Last year, we prototyped a service to expose this data for around one month from the day of collection. The feedback has all been positive, so we've worked on making it more permanent.
Minor Updates
In making this more permanent, we're also making some minor modifications that you should take into account.
First, the new location for the data:
https://data-store.ripe.net/datasets/atlas-daily-dumps
Second, the directory structure and file naming has changed. We're now bundling all measurements of a particular type into one; that means that each bzip archive will, for example, contain all ping measurements in the given time window. Previously, those measurements were spread across multiple archives for IPv6, IPv4, built-in, and user-defined measurements.

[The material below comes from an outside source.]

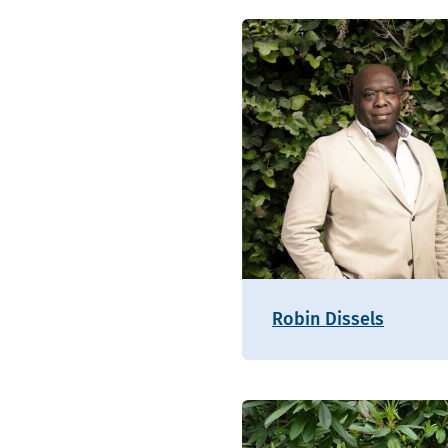
Robin Dissels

All of those subsets still exist within the data, but if you specifically want those subsets you should do the following:
- To split out IPv6 from IPv4, most of the results in the files are tagged with an 'af' field, except in certain error conditions where a measurement was attempted but did not generate any results.
- Built-in measurements always have a msm_id value less than 1,000,000.
The other difference reflected in the filenames is that we are now generating archives per hour rather than per day. This makes the file sizes a little more manageable for download, and may help with sampling the data.
Finally, the archive will continue to hold data for about one month from the date of collection.
Please update your scripts; the old archive at https://ftp.ripe.net/ripe/atlas will be removed on 15 March 2018.
Be aware that release of this data falls under the regular RIPE NCC Terms of Service. Finally, if you spot any glitches or have any problems using the service, please contact us at atlas@ripe.net!
Comments 4
Comments are disabled on articles published more than a year ago. If you'd like to inform us of any issues, please reach out to us via the contact form here.
Alexander •
So, historic data older than one month will be lost (or made unuvailable publically) forever?
Hide replies
Stephen Strowes •
Hi Alexander! Measurement data -- all of it -- is always available via the API. The archives discussed here are a convenience method, offering data from recent public measurements in bulk form. In the future, we may modify this service to hold data for longer or to provide samples of older data, in the same location. If so, we'll be sure to announce it.
Chenghui Hong •
Hi, I just downloaded a .bz2 hourly file about 7.9 GB after extraction, yet when I try "GET /api/v2/measurements/traceroute/?start_time__gte=1519171404&stop_time__gte=1519178604", this should list traceroute happening within 2 hours, but following the result link and I got only about 500MB of json file, so what's missing here?
Stephen Strowes •
Hey! The difference is that the .bz2 is a dump of measurement results, but /api/v2/measurements/traceroute/ gives you measurement metadata. The json returned from the API call you provided includes 'result' fields, each of which refers to the measurement IDs with the actual results. If you want, you can run through those pointers and pull down the measurement results manually to get at the result data we're putting into the .bz2 archives. Note also that the output of that API call is paginated; use option "page_size=500" (the maximum) to reduce the number of pages you have to loop over. Hope that helps!